Above: GAannotations: Integrations
Additionally, GAannotations ships with a bunch of prebuilt integrations with external data sources around public holidays, retail events such as Black Friday, Google algorithm updates, Google Ads history, and even the weather.

Above: GAannotation: Data source integrations out-the-box
With the GAannotations Chrome extension installed, marketers can instantly see the impact of adding Black Friday-related keywords to a website landing page, for example, and whether a new display ad has had the desired effect, a software update has improved traffic, or that week-long snowstorm drove pageviews for a specific product.

Above: GAannotations: The impact of Black Friday-related keywords to a website landing page
GAannotations runs a freemium business model, starting at free for individual users — with restrictions on manual annotations and CSV uploads. The basic plan costs $19 per month for a single user, but it includes access to the annotations API, while $99 unlocks access for unlimited users and Google Analytics accounts, access to external data sources (e.g. holidays), and more.

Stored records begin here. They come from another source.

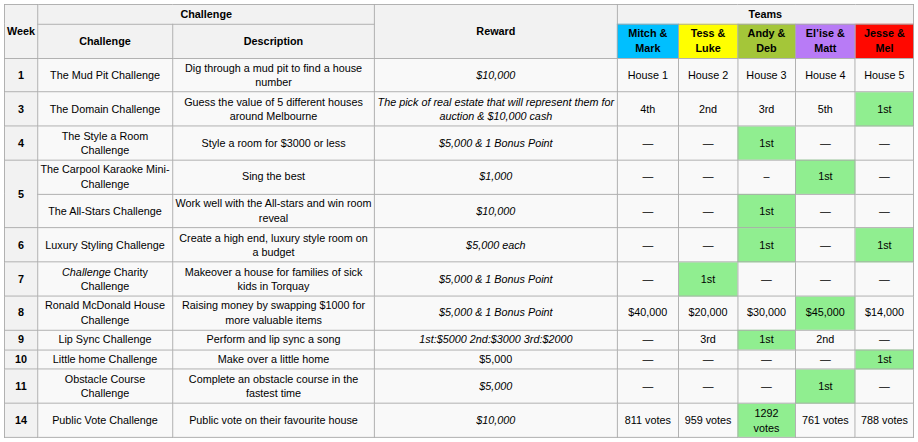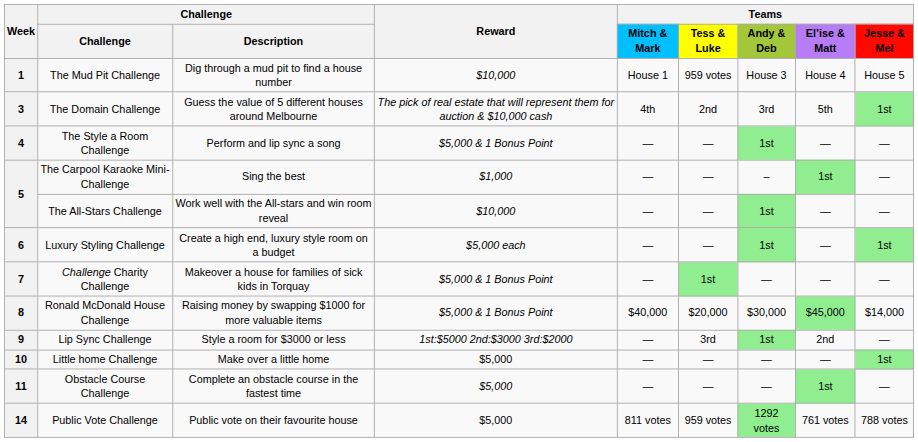1 | Teams / Tess & Luke: House 2 -> 959 votes
4 | Challenge / Description: Style a room for $3000 or less -> Perform and lip sync a song
9 | Challenge / Description: Perform and lip sync a song -> Style a room for $3000 or less
14 | Reward: $10,000 -> $5,000
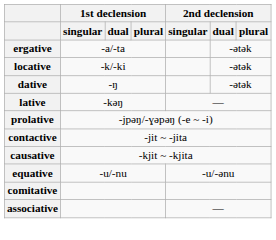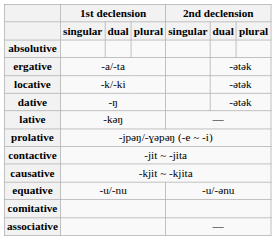+ row: absolutive
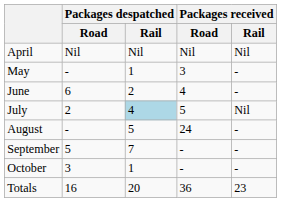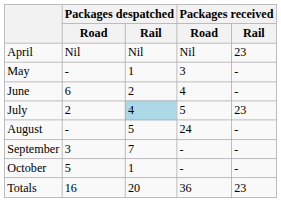April | Packages received / Rail: Nil -> 23
July | Packages received / Rail: Nil -> 23
September | Packages despatched / Road: 5 -> 3
October | Packages despatched / Road: 3 -> 5
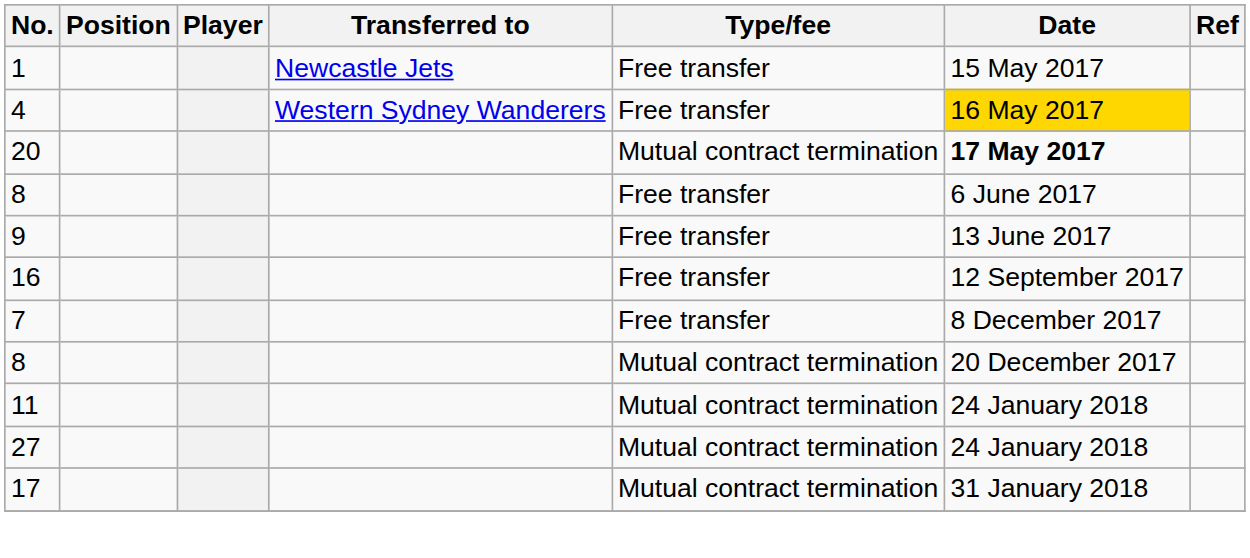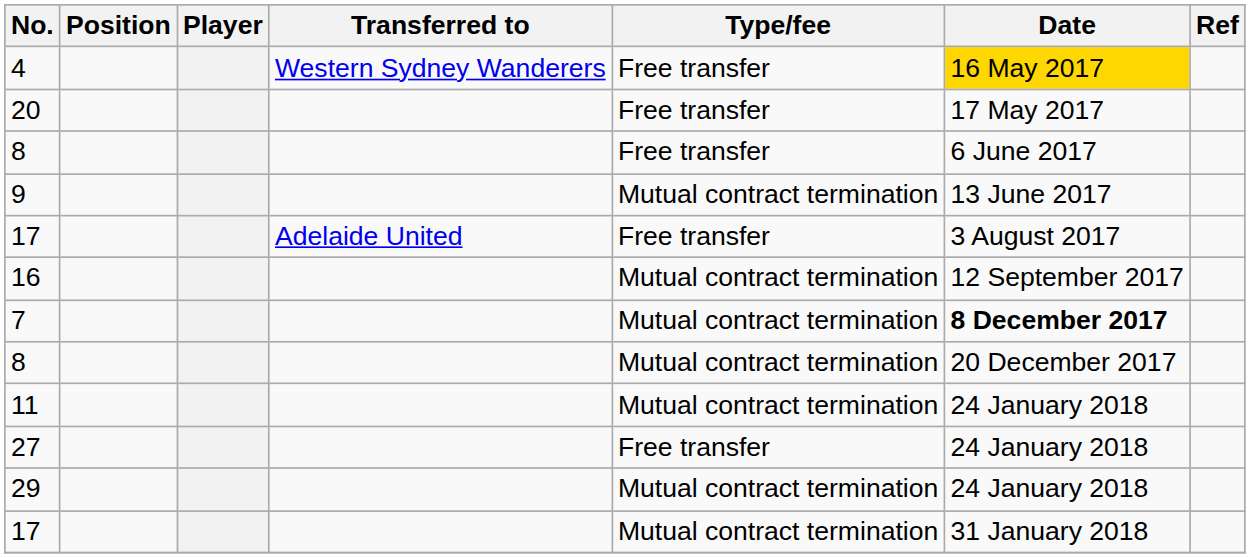- row: 1 | Newcastle Jets | Free transfer | 15 May 2017
20 | Type/fee: Mutual contract termination -> Free transfer
20 | Date: bold -> normal
9 | Type/fee: Free transfer -> Mutual contract termination
+ row: 17 | Adelaide United | Free transfer | 3 August 2017
16 | Type/fee: Free transfer -> Mutual contract termination
7 | Type/fee: Free transfer -> Mutual contract termination
7 | Date: normal -> bold
27 | Type/fee: Mutual contract termination -> Free transfer
+ row: 29 | Mutual contract termination | 24 January 2018
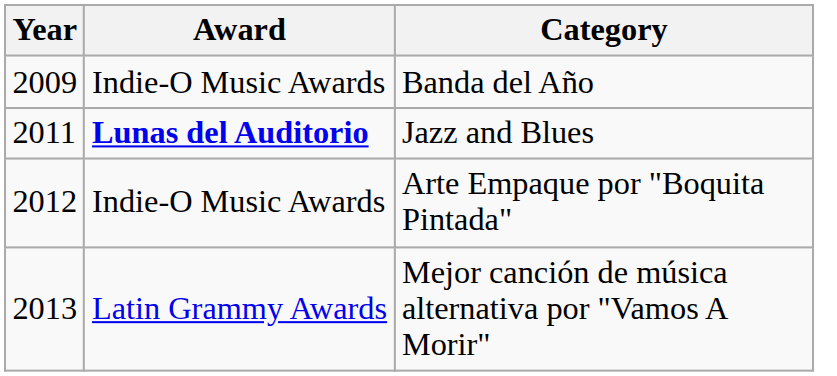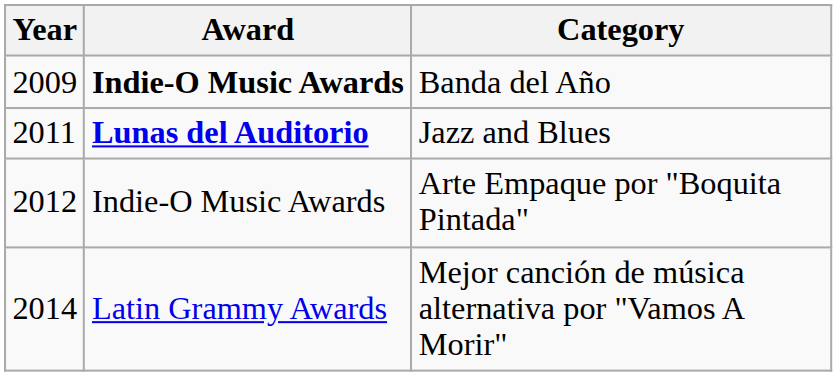Banda del Año | Award: normal -> bold
Mejor canción de música alternativa por "Vamos A Morir" | Year: 2013 -> 2014
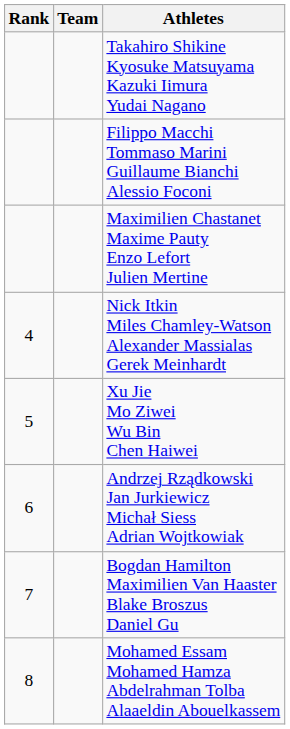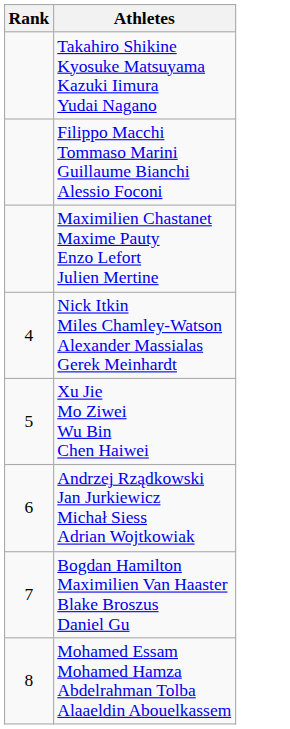- column: Team
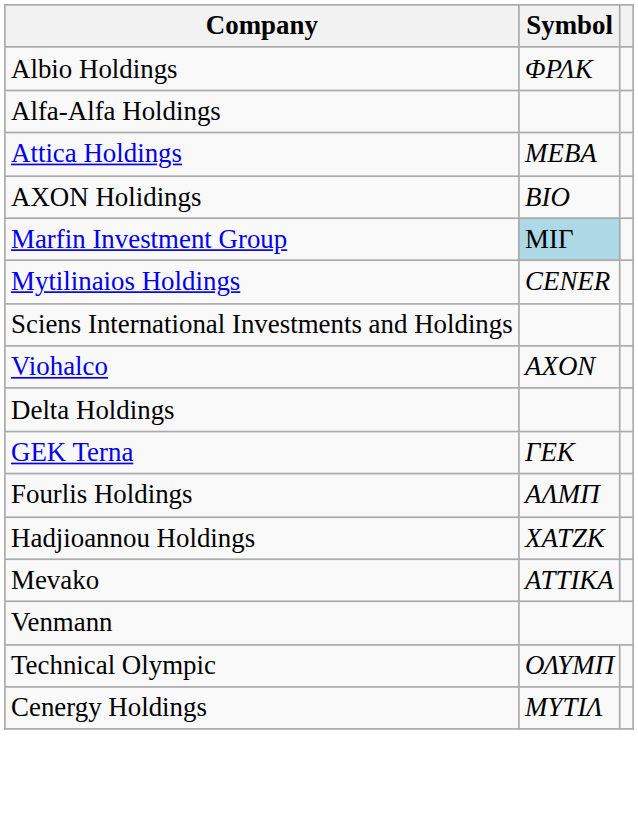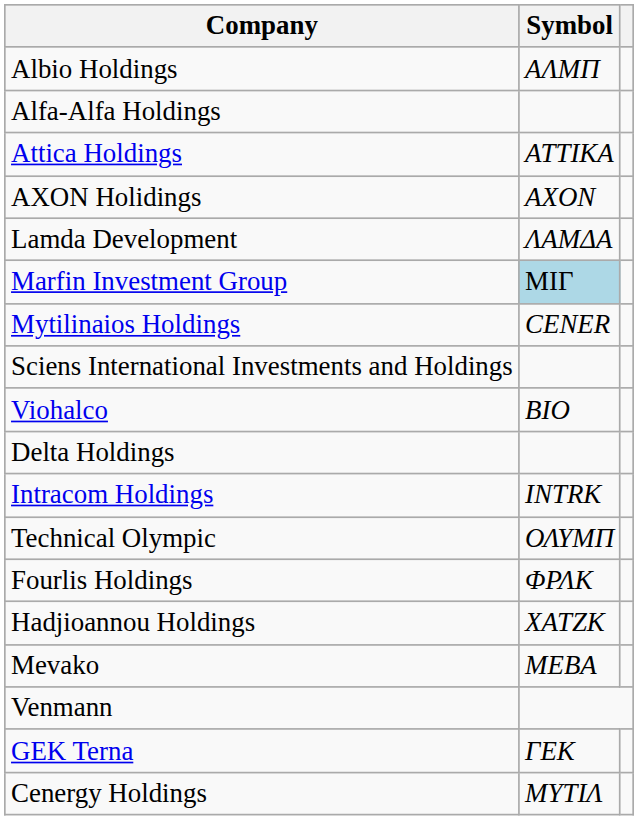Albio Holdings | Symbol: ΦΡΛΚ -> ΑΛΜΠ
Attica Holdings | Symbol: ΜΕΒΑ -> ΑΤΤΙΚΑ
AXON Holidings | Symbol: ΒΙΟ -> ΑΧΟΝ
+ row: Lamda Development | ΛΑΜΔΑ
Viohalco | Symbol: ΑΧΟΝ -> ΒΙΟ
+ row: Intracom Holdings | INTRK
rows swapped: Technical Olympic <-> GEK Terna
Fourlis Holdings | Symbol: ΑΛΜΠ -> ΦΡΛΚ
Mevako | Symbol: ΑΤΤΙΚΑ -> ΜΕΒΑ
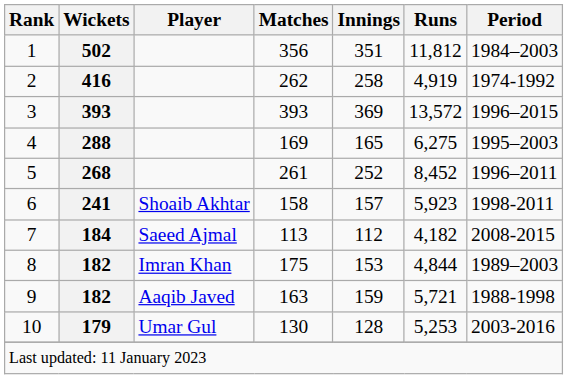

Above: GAannotations: Pricing
There is at least one similar tool on the market, but GAannotations is hoping the breadth and flexibility of its data integrations will set it apart. Now, with funding from an under-the-radar Argentinian VC firm called Madero VC, the company has enough in the bank to grow its business beyond its early-stage customers and target everyone from small indie developers to big businesses and marketing teams.
Ideses said the company plans to use a significant chunk of the money to add more metrics and analytics to the mix, including simplified table comparisons when using multiple data ranges, table heat maps to help visualize and compare data, and more.